Este tipo de cirugía ha sido tratada hoy en el XLIII Congreso Nacional de la Sociedad Española de Cirugía Plástica, Reparadora y estética (SECPRE), que se celebra desde el miércoles en el Auditorio de Zaragoza, donde se clausura mañana, sábado.

Las malformaciones en la zona del cráneo o de la cara pueden llegar a afectar de forma importante en la vida social de las personas que las padecen, y pueden ser congénitas o debidas a traumatismos por accidentes, entre otras causas, según un comunicado del congreso.

La cirugía craneofacial, que se practica desde hace más de 40 años, ha dado solución en gran número de ocasiones a este tipo de deformidades, desde que la puso en marcha el doctor francés Paul Tessier y que unió las técnicas de neurocirugía con la cirugía maxilofacial y la reconstrucción de las órbitas.

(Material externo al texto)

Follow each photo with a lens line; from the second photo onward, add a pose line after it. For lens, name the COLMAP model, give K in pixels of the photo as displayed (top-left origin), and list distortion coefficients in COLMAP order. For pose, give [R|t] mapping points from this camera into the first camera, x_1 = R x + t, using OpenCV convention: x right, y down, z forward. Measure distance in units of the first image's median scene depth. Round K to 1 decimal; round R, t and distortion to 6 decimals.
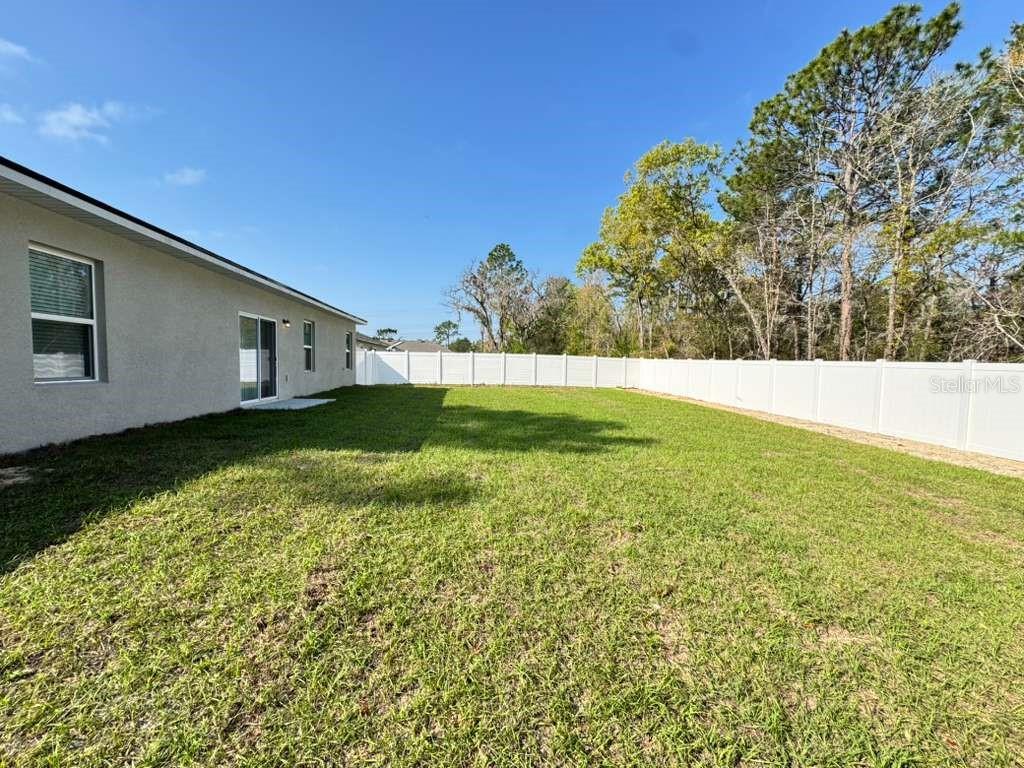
lens RADIAL K [[408.7, 0, 511.1], [0, 408.7, 383.1], [0, 0, 1]] dist [-0.000589, -0.000286]
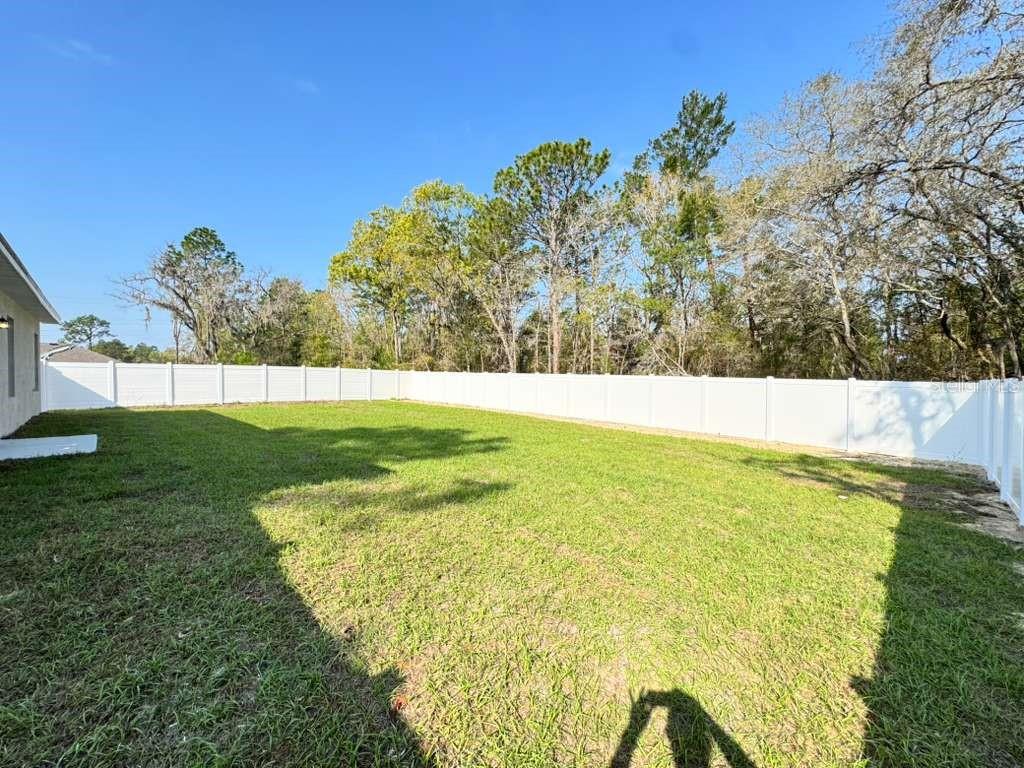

Según el doctor Fernando Ortiz Monasterio, cirujano del hospital Gea González, de México, ‘en un principio era muy común que los neurocirujanos se dedicaran a realizar operaciones en el cráneo mientras que los maxilofaciales lo hacían, por otro lado, en el esqueleto de la cara, quedando la reconstrucción de las órbitas en un terreno de nadie’.

Los cirujanos plásticos han encontrado la forma de englobar estas tres facetas dentro de la cirugía craneofacial.

‘Las personas con malformaciones de nacimiento que afectan a zonas del cráneo, la cara o las órbitas son las que más se benefician de este tipo de cirugía’, ha indicado Ortiz Monasterio.

La cirugía craneofacial, ha explicado, consiste en mover las órbitas hacia delante, hacia dentro o hacia abajo y se combinan con injertos óseos y fijaciones con materiales rígidos en los cortes que se han hecho en los huesos.

‘Con el paso de los años, a este tipo de cirugía se han incorporado otros procedimientos menores de carácter estrictamente estético o para corregir malformaciones menores’, ha apuntado.

En este campo se ha abierto un camino importante para llegar a los tumores que se sitúan en la base del cráneo y reconstrucciones que no se habían intentado antes de la cirugía craneofacial, ha explicado el experto.

‘Actualmente -ha agregado-, también se tratan las grandes fisuras faciales que, aunque son deformaciones poco habituales, se combinan con defectos de tejidos blandos y del esqueleto craneofacial’.